Bayliss come Mike, dunque, ha la capacità di salire in sella e vincere. Ha vinto gare con tre generazioni diverse di Ducati Superbike.
Troy ci parla delle sensazioni che ognuna di esse gli ha dato: “La mia moto da corsa preferita è stata la 999. La 998 R era una moto bellissima e, per quanto riguarda lo stile, la 1098 è più simile a quella. La moto che ho quest’anno, nonostante sia al debutto, è già vincente, forte di tutta la accelerazione che ci mancava l’anno scorso. Tutte le Ducati che ho guidato in questi anni erano diverse tra loro, ma posso dire che di ciascuna conservo le soddisfazioni che sono state in grado di darmi.”
Non è un caso se Troy parla di conservare sensazioni e ricordi: ha infatti annunciato da tempo che si ritirerà alla fine di questa stagione.
Il 2008 sarà l’ultimo anno in cui vedremo Bayliss correre in moto.
Eccoci, quindi, al punto cruciale di questa intervista: saggiare quanto questa decisione sia irrevocabile.
Ci saranno, immaginiamo, dei pro e dei contro circa la sua decisione di lasciare a fine anno.
Su quale punto debole del suo intento dovrebbero fare leva gli appassionati della Superbike per convincerlo a continuare?
“Mi dispiace, ma la decisione è stata presa e non penso di cambiare idea. Sono stato molto fortunato finora, nel senso che non ho avuto incidenti gravi e allora preferisco fermarmi così, in forma e in buona salute. Forse potrei continuare per un paio di anni, ma voglio smettere di correre in Superbike ora che sono ancora competitivo e al ‘top of my game’. E’ il momento giusto per far tornare in Australia la mia famiglia dopo più di dieci anni sempre in giro per il mondo.”

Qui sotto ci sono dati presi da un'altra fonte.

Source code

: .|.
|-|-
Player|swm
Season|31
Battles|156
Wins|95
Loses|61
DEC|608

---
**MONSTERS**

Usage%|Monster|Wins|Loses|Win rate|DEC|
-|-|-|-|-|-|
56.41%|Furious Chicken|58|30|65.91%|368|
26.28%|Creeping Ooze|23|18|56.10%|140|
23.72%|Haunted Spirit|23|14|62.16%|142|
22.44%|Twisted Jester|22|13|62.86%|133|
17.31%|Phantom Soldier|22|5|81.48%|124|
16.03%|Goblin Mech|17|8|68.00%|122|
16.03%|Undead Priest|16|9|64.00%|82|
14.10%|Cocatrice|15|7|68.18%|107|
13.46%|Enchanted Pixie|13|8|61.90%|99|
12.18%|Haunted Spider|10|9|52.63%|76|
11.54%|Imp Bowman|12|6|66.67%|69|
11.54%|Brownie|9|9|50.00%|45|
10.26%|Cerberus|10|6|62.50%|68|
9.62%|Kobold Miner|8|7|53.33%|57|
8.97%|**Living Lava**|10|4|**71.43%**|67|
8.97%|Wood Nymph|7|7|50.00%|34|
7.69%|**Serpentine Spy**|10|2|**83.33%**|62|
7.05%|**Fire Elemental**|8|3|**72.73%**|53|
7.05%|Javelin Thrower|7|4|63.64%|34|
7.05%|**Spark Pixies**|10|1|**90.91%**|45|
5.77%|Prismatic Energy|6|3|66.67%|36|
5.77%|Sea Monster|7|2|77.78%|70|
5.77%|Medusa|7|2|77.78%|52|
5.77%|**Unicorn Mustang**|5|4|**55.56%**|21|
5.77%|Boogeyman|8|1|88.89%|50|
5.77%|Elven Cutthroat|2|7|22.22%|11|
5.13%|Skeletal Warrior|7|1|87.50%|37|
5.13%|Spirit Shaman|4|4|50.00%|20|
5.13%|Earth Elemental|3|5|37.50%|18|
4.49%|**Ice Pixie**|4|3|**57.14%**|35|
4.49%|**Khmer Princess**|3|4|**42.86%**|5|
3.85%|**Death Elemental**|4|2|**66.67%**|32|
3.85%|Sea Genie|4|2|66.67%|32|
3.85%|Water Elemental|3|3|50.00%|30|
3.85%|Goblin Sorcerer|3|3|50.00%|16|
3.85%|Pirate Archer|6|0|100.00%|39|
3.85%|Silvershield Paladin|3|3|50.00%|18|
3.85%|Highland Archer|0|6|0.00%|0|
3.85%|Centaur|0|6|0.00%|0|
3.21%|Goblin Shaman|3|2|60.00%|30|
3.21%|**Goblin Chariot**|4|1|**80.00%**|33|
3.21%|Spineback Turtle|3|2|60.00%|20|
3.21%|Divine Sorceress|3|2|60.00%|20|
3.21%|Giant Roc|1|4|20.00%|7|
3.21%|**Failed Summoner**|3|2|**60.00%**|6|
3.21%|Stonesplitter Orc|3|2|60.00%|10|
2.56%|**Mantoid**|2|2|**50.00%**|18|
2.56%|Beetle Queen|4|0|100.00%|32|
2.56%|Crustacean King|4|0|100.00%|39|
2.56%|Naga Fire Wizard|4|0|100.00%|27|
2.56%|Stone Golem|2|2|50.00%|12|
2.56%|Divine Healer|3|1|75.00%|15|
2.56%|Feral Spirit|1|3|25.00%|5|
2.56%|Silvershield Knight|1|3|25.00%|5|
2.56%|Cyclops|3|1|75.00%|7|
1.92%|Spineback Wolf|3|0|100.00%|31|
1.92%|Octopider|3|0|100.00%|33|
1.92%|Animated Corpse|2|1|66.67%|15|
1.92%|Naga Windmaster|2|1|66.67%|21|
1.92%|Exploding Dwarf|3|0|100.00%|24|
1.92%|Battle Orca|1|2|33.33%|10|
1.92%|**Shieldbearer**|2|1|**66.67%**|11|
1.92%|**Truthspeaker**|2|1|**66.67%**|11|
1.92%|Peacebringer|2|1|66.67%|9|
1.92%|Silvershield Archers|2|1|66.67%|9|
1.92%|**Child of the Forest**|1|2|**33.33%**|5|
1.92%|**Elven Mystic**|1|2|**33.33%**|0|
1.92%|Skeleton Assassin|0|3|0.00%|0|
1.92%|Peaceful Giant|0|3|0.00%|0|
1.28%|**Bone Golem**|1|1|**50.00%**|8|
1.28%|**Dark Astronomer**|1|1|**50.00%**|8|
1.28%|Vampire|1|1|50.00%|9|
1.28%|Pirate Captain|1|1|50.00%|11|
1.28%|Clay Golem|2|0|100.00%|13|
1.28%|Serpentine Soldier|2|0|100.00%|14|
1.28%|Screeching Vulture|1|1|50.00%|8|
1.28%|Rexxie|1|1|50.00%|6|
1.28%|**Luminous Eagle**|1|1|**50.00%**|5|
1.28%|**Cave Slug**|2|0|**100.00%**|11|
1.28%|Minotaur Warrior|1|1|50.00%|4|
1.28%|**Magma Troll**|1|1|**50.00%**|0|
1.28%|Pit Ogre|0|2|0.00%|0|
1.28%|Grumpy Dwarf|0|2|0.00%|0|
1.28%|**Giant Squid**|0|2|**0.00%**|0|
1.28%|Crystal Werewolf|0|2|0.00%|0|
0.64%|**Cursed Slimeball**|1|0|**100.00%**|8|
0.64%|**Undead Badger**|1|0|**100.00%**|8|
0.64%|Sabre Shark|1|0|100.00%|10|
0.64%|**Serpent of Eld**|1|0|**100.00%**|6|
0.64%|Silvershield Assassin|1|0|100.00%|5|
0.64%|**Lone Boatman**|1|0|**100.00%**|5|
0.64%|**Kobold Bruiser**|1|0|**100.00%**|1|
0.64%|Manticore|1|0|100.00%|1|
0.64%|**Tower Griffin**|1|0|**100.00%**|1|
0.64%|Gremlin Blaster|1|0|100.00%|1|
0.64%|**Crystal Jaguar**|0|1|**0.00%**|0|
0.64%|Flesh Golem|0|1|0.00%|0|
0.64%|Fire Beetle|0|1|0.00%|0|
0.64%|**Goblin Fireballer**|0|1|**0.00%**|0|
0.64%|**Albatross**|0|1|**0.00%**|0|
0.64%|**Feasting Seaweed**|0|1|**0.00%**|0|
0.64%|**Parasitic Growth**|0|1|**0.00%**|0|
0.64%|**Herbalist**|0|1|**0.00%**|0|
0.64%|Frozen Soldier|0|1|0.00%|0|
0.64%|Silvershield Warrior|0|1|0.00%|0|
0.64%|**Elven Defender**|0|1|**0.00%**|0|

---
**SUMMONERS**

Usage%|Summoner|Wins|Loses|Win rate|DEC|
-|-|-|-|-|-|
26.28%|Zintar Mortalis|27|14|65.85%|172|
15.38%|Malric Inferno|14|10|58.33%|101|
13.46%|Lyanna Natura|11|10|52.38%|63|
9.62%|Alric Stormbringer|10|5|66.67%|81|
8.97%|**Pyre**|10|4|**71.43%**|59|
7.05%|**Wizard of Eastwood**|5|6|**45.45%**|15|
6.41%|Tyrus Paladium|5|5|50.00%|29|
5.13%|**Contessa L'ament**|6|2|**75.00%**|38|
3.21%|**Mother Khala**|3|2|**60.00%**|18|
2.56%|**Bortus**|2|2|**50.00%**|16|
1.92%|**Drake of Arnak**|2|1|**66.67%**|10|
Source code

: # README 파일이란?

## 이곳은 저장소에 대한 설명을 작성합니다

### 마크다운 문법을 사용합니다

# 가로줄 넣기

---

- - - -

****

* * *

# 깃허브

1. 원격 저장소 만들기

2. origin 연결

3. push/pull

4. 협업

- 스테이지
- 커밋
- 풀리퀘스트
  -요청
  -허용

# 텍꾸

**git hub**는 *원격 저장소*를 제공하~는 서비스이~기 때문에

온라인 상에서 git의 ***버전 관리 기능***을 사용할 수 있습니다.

Le ragioni di Bayliss sono più che condivisibili. La decisione di smettere è anche figlia di un atto che per un pilota è da considerarsi coraggioso.
Però, la buttiamo lì con tono scherzoso e, come se fossimo i centravanti di una squadra che non vuole perdere un attaccante come Troy, ci proviamo: va bene smettere per mettersi in pantofole, ma pensare di andare a correre con le auto, questo proprio no!
Tanto vale rimanere a divertirsi con questi gioiellini a due ruote e cercare di essere quello che non solo ha vinto con tre generazioni di Ducati diverse, ma ha anche bastonato diverse generazioni di avversari.
Può andare come stimolo? “In questa stagione ho già vinto delle gare e ho appena compiuto trentanove anni, gareggiando in pista con piloti che sono molto più giovani di me, quindi posso già dire che ho bastonato diverse generazioni di avversari!”
Caspita che risposta: anche qui, Troy ha affrontato una staccata da brivido, lasciandoci lì, come se fossimo fermi, a guardarlo andare via, di spalle.